»»

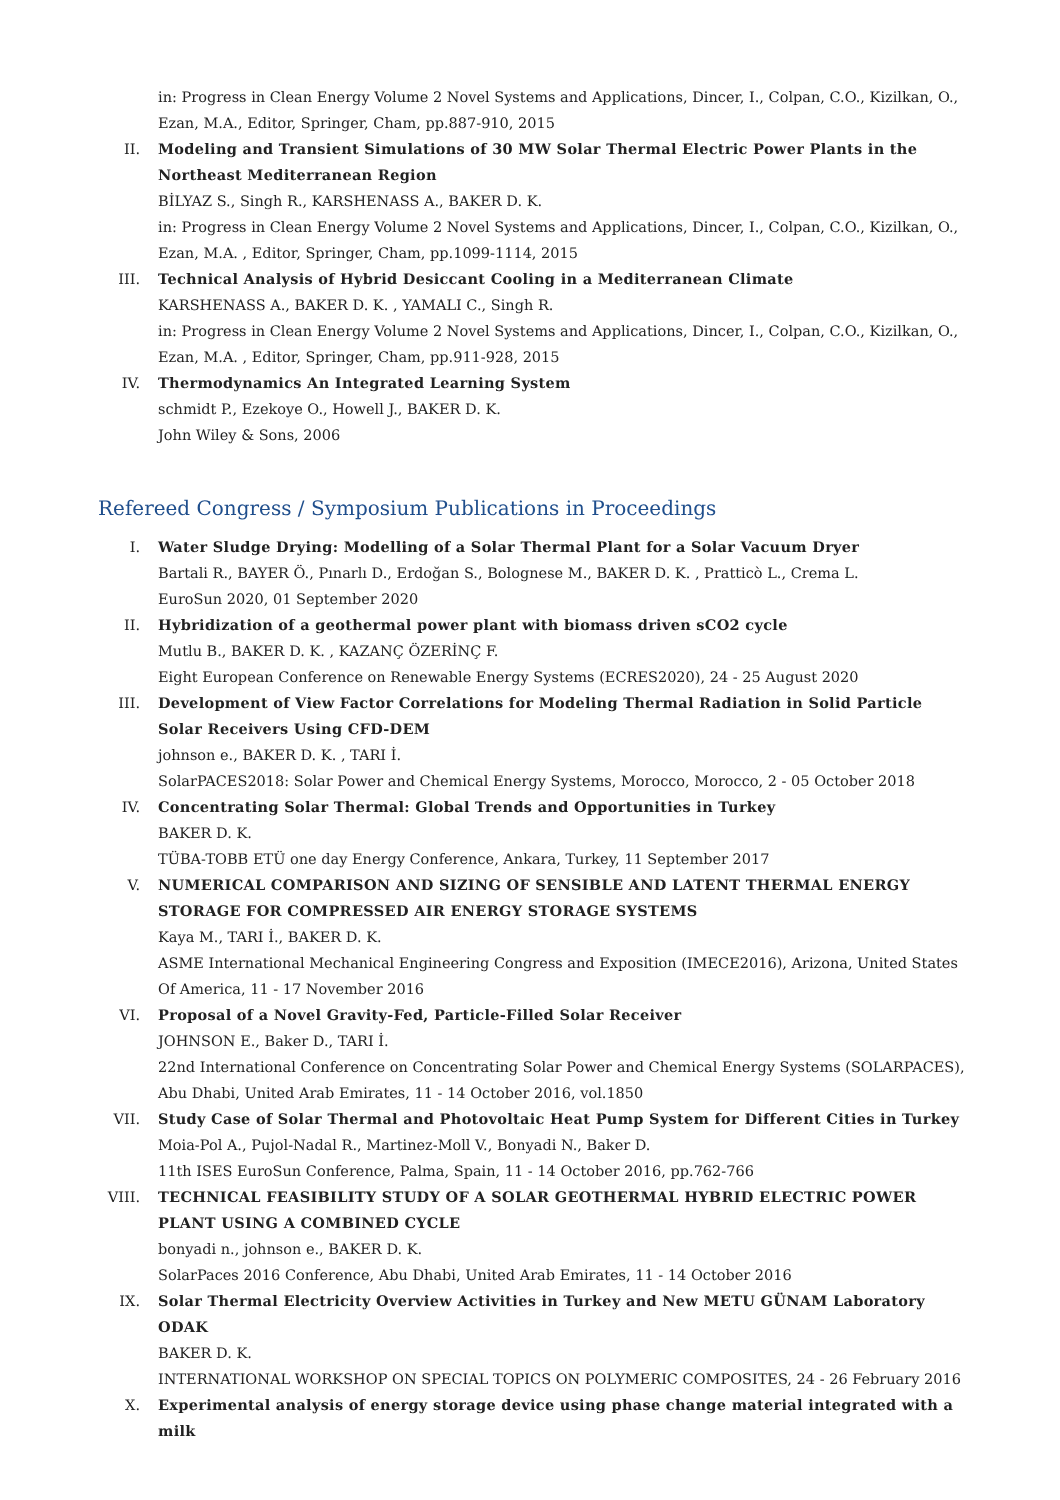in: Progress in Clean Energy Volume 2 Novel Systems and Applications, Dincer, I., Colpan, C.O., Kizilkan, O., Ezan, M.A., Editor, Springer, Cham, pp.887-910, 2015
II. Modeling and Transient Simulations of 30 MW Solar Thermal Electric Power Plants in the Northeast Mediterranean Region
BİLYAZ S., Singh R., KARSHENASS A., BAKER D. K.
in: Progress in Clean Energy Volume 2 Novel Systems and Applications, Dincer, I., Colpan, C.O., Kizilkan, O., Ezan, M.A. , Editor, Springer, Cham, pp.1099-1114, 2015
III. Technical Analysis of Hybrid Desiccant Cooling in a Mediterranean Climate
KARSHENASS A., BAKER D. K. , YAMALI C., Singh R.
in: Progress in Clean Energy Volume 2 Novel Systems and Applications, Dincer, I., Colpan, C.O., Kizilkan, O., Ezan, M.A. , Editor, Springer, Cham, pp.911-928, 2015
IV. Thermodynamics An Integrated Learning System
schmidt P., Ezekoye O., Howell J., BAKER D. K.
John Wiley & Sons, 2006
Refereed Congress / Symposium Publications in Proceedings
I. Water Sludge Drying: Modelling of a Solar Thermal Plant for a Solar Vacuum Dryer
Bartali R., BAYER Ö., Pınarlı D., Erdoğan S., Bolognese M., BAKER D. K. , Pratticò L., Crema L.
EuroSun 2020, 01 September 2020
II. Hybridization of a geothermal power plant with biomass driven sCO2 cycle
Mutlu B., BAKER D. K. , KAZANÇ ÖZERİNÇ F.
Eight European Conference on Renewable Energy Systems (ECRES2020), 24 - 25 August 2020
III. Development of View Factor Correlations for Modeling Thermal Radiation in Solid Particle Solar Receivers Using CFD-DEM
johnson e., BAKER D. K. , TARI İ.
SolarPACES2018: Solar Power and Chemical Energy Systems, Morocco, Morocco, 2 - 05 October 2018
IV. Concentrating Solar Thermal: Global Trends and Opportunities in Turkey
BAKER D. K.
TÜBA-TOBB ETÜ one day Energy Conference, Ankara, Turkey, 11 September 2017
V. NUMERICAL COMPARISON AND SIZING OF SENSIBLE AND LATENT THERMAL ENERGY STORAGE FOR COMPRESSED AIR ENERGY STORAGE SYSTEMS
Kaya M., TARI İ., BAKER D. K.
ASME International Mechanical Engineering Congress and Exposition (IMECE2016), Arizona, United States Of America, 11 - 17 November 2016
VI. Proposal of a Novel Gravity-Fed, Particle-Filled Solar Receiver
JOHNSON E., Baker D., TARI İ.
22nd International Conference on Concentrating Solar Power and Chemical Energy Systems (SOLARPACES), Abu Dhabi, United Arab Emirates, 11 - 14 October 2016, vol.1850
VII. Study Case of Solar Thermal and Photovoltaic Heat Pump System for Different Cities in Turkey
Moia-Pol A., Pujol-Nadal R., Martinez-Moll V., Bonyadi N., Baker D.
11th ISES EuroSun Conference, Palma, Spain, 11 - 14 October 2016, pp.762-766
VIII.
TECHNICAL FEASIBILITY STUDY OF A SOLAR GEOTHERMAL HYBRID ELECTRIC POWER PLANT USING A COMBINED CYCLE
bonyadi n., johnson e., BAKER D. K.
SolarPaces 2016 Conference, Abu Dhabi, United Arab Emirates, 11 - 14 October 2016
IX. Solar Thermal Electricity Overview Activities in Turkey and New METU GÜNAM Laboratory ODAK
BAKER D. K.
INTERNATIONAL WORKSHOP ON SPECIAL TOPICS ON POLYMERIC COMPOSITES, 24 - 26 February 2016
X. Experimental analysis of energy storage device using phase change material integrated with a milk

««

◆ TASK OBJECTIVE: Copy out all lines above that include the string "Congress".

◆ EXERCISE RESPONSE:
Refereed Congress / Symposium Publications in Proceedings
ASME International Mechanical Engineering Congress and Exposition (IMECE2016), Arizona, United States Of America, 11 - 17 November 2016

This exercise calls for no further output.